I’m saying that it was Jesus’ appearance, in that squalling, drooling and pooping baby body, that we finally were able to see the divinity that resided not just within that tiny body, but within every body – within every living creature that begins life as a tiny, wriggling, and often slimy, body.
Those shepherds watching their flocks that night who were treated to a choir of heavenly angels announcing Jesus’ birth knew there was something special about this brand-new baby boy. Not just because the birth announcement was extravagant, but because the angels told them that the Messiah was born. Now, to the Jews, this is an epic event. They’ve waited their entire lives for the Messiah – the warrior who would lead them out of bondage and into freedom.
They, like many others, however, expected this Messiah to already be a great warrior, not a slobbering kid sleeping in stable, unable to hold up his own head, let alone ride a mighty steed and swing a fiery sword. Christmas is God’s great reversal of our expectations. We get a Messiah, but not the one we expect.
Instead, this little burping and pooping Messiah was born to show us that nobody’s riding to our rescue us out here in this world of illusion. Instead, this birth revealed the incarnation that exists – and has always existed – within each of us. The Messiah is born on this night, and every night. The Messiah was born the night we were each birthed, because we are the Messiah. We are the ones sent to save the world. We are the ones sent to bring the good news of great joy for all the people.
The good news does not come from places of power. What’s the last piece of good news you’ve heard from Washington, DC or the South Carolina State House? The collective ego consciousness we have created in this world is not where the true power lies – even though those wrapped up in those power structures believe that it does. Instead, true power lies within a lowly manger, within the humble beginnings of a baby, surrounded by his mother’s blood, the stench of the animals, and the rough elements.
Incarnation is not tidy, it is not clean or cut and dried. Incarnation is messy. It is bloody, it is smelly, it is dirty. But this blood that we are all birthed in is sacred because it is the source of our own divinity … it symbolizes our new life as incarnations of God.
Christmas is the time for each of us to take the journey of the wise men and follow that star of our higher consciousness back to the humble stable of our birth – to rediscover the trusting child within each of us – that divinity that knows the universe is rigged in our favor.
In the darkness of our times, it can be hard to remember that the universe is a friendly place, ready to help us become the Messiah’s – the ministers of God – that we are all destined to become in our own way during this lifetime. The true meaning of Christmas, I would assert, is this, to rediscover your childlike trust and wonder in this world.

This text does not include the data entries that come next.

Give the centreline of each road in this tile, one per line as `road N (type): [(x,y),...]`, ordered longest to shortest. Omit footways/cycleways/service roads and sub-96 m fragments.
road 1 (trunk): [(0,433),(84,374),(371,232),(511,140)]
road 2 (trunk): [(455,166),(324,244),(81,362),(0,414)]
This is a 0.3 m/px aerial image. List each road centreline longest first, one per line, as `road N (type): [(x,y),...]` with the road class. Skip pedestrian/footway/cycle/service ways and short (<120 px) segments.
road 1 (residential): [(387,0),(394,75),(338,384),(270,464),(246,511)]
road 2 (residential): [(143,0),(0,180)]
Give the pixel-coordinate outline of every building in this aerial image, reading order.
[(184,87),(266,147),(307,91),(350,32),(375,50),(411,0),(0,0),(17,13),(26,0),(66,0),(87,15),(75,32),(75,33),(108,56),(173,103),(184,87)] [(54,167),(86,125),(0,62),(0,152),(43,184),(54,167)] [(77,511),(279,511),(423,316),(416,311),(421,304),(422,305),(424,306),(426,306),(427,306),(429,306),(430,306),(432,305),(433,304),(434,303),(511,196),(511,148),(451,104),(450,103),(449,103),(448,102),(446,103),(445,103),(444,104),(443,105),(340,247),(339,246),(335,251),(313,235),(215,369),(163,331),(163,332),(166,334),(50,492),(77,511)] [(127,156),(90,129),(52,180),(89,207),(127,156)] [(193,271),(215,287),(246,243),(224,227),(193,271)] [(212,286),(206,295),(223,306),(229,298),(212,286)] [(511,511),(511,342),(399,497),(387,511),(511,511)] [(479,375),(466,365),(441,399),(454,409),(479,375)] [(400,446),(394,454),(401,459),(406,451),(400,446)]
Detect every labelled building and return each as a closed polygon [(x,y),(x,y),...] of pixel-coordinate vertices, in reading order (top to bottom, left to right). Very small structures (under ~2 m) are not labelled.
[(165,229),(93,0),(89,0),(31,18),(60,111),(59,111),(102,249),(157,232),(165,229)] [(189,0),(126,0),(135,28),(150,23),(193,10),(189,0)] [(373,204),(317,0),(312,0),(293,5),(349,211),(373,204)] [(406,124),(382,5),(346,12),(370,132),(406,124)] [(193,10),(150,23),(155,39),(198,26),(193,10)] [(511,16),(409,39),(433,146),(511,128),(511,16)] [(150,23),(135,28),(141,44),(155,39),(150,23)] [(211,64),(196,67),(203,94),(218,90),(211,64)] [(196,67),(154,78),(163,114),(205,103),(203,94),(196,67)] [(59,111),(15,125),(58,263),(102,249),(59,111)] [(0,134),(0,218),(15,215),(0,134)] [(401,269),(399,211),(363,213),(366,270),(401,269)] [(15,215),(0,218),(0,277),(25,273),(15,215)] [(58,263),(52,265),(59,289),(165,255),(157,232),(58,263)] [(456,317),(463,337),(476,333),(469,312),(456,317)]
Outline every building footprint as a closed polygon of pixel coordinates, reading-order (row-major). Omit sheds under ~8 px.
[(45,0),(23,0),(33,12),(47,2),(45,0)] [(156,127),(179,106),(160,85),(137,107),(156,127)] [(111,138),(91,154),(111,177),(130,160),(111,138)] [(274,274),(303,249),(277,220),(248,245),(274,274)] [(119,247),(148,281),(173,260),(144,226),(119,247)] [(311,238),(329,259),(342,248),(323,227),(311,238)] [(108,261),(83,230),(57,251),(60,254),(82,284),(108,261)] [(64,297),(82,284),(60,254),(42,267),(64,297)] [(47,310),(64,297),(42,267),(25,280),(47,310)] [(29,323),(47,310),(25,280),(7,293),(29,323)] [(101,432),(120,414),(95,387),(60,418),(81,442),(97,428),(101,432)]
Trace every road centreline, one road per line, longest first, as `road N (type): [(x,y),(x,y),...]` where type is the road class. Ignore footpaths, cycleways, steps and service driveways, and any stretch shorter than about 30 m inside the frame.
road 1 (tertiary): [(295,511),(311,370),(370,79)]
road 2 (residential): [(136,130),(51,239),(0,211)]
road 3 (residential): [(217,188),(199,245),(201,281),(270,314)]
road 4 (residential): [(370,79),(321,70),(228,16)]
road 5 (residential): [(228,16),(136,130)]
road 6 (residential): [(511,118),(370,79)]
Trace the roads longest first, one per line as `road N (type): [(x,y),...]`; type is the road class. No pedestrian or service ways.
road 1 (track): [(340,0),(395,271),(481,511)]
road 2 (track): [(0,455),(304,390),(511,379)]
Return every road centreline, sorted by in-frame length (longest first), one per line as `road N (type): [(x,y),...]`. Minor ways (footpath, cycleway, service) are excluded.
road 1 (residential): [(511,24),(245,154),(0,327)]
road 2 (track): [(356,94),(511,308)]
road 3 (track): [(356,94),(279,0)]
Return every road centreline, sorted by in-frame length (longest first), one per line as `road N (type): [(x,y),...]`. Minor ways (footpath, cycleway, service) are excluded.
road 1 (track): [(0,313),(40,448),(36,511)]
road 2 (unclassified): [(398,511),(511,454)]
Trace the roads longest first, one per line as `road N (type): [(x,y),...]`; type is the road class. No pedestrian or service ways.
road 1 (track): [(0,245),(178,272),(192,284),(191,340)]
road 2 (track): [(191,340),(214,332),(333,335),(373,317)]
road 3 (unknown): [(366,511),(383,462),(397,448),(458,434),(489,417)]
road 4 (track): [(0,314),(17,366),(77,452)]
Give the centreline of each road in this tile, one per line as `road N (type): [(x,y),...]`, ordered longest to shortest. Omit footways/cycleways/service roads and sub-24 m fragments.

This bodily world may be an illusion – but, it is an important one because while we exist here we are learning lessons about where we must place our trust. Will we trust those who have built egoic structures of power that oppress the poor and outcast and take advantage of others? Or, will we put our trust in the divinity of every person we meet, every person we hear about, every person we call friend, family or foe? Will we take the journey, not just to our own inner mangers, but to visit their mangers as well, to see them as tiny, innocent, divinity filled infants – all of us called to embody a higher consciousness?